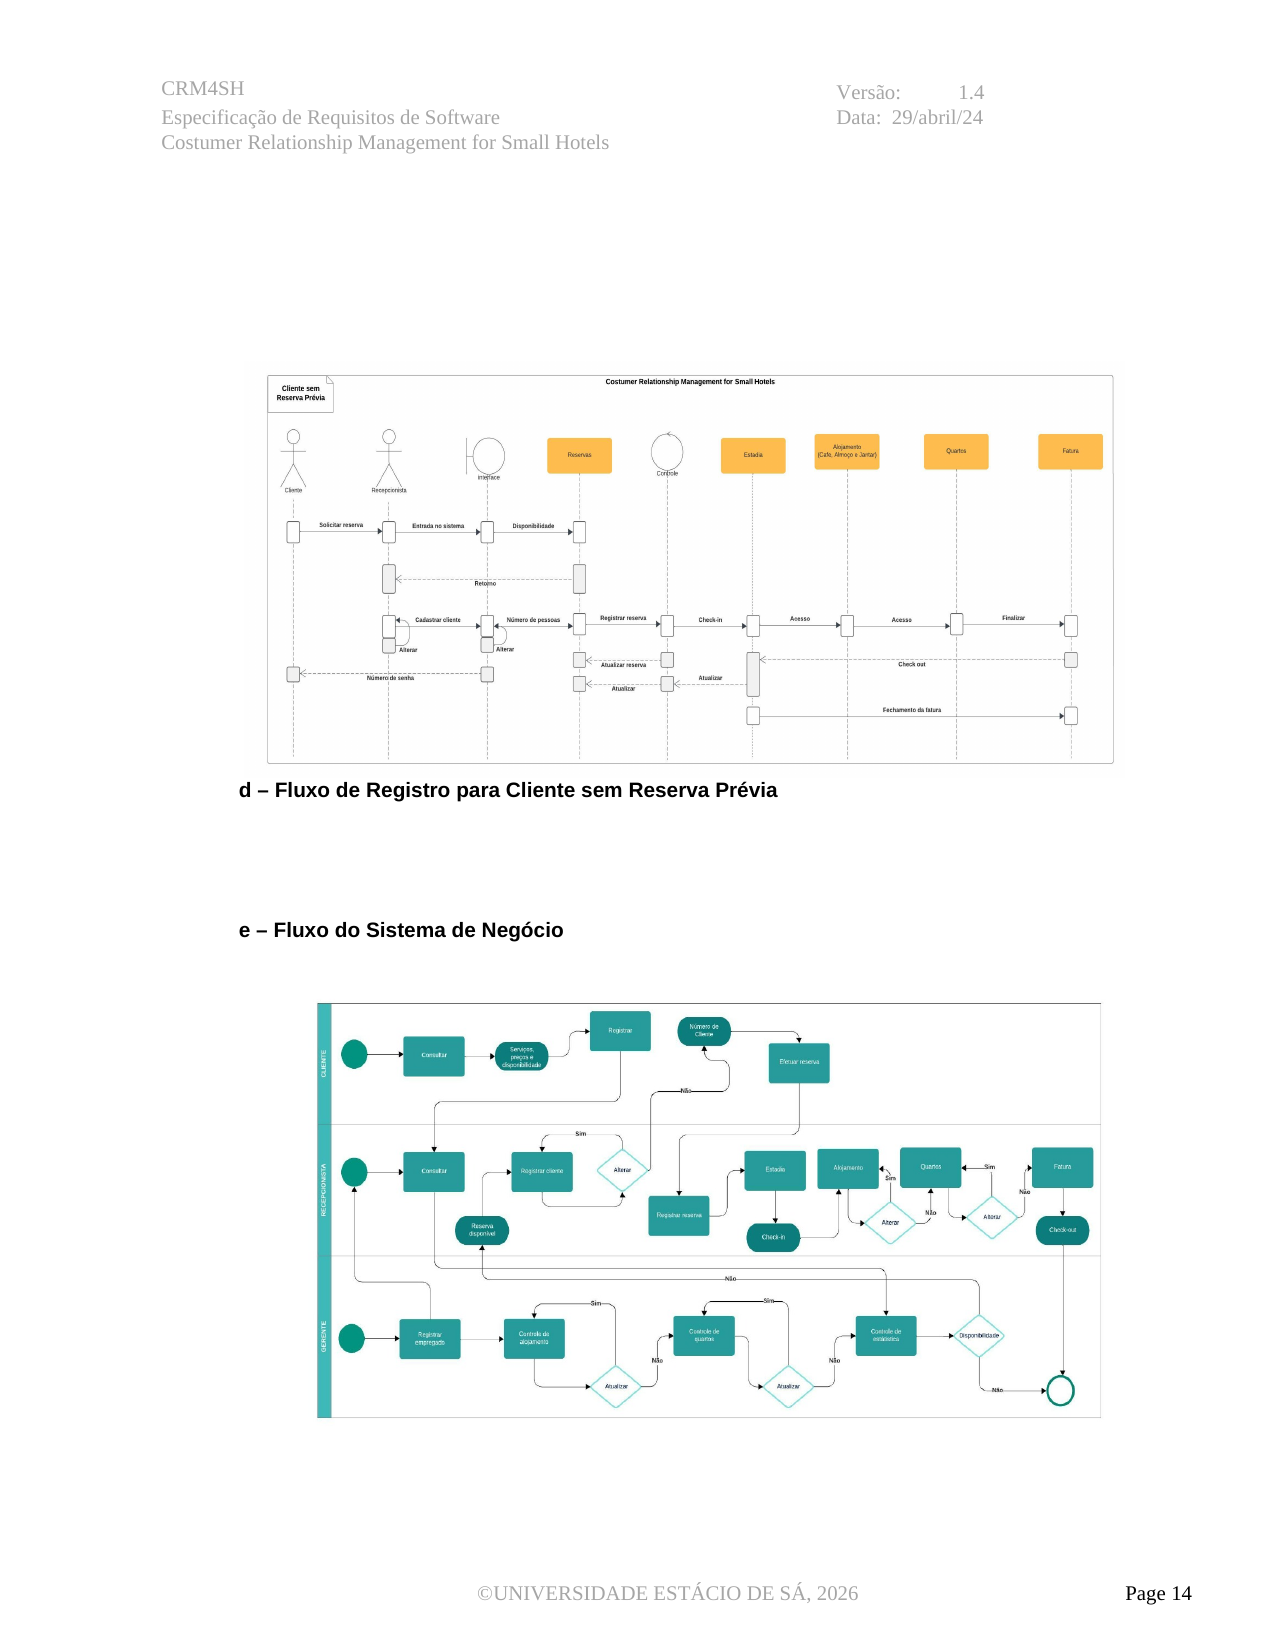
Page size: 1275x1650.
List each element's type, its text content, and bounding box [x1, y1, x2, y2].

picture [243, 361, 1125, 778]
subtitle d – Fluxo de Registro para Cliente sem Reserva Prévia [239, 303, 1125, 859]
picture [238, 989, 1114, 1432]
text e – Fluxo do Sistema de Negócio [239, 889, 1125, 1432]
• • • • • • •
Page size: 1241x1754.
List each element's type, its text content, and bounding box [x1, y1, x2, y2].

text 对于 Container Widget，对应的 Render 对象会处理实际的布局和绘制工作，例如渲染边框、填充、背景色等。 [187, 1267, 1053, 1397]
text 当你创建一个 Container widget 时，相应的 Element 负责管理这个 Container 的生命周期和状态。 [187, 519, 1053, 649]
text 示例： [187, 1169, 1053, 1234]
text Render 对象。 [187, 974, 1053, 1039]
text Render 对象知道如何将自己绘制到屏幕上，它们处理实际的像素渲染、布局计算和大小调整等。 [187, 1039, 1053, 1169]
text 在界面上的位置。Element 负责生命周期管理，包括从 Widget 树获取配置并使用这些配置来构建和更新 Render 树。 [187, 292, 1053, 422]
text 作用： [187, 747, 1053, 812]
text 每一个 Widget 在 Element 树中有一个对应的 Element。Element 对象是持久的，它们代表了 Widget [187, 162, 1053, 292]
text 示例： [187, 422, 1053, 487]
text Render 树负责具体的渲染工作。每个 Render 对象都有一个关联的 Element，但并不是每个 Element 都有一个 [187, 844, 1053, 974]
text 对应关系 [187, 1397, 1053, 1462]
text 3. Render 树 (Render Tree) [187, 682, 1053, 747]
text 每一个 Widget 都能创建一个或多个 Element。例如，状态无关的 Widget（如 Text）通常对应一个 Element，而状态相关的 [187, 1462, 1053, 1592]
• • • • • • •
▸ **Action item**: Pull out all lines from the entries above in which the word "size" appears.

▸ **Your response**:
Page size: 1275x1650.
Page size: 1241x1754.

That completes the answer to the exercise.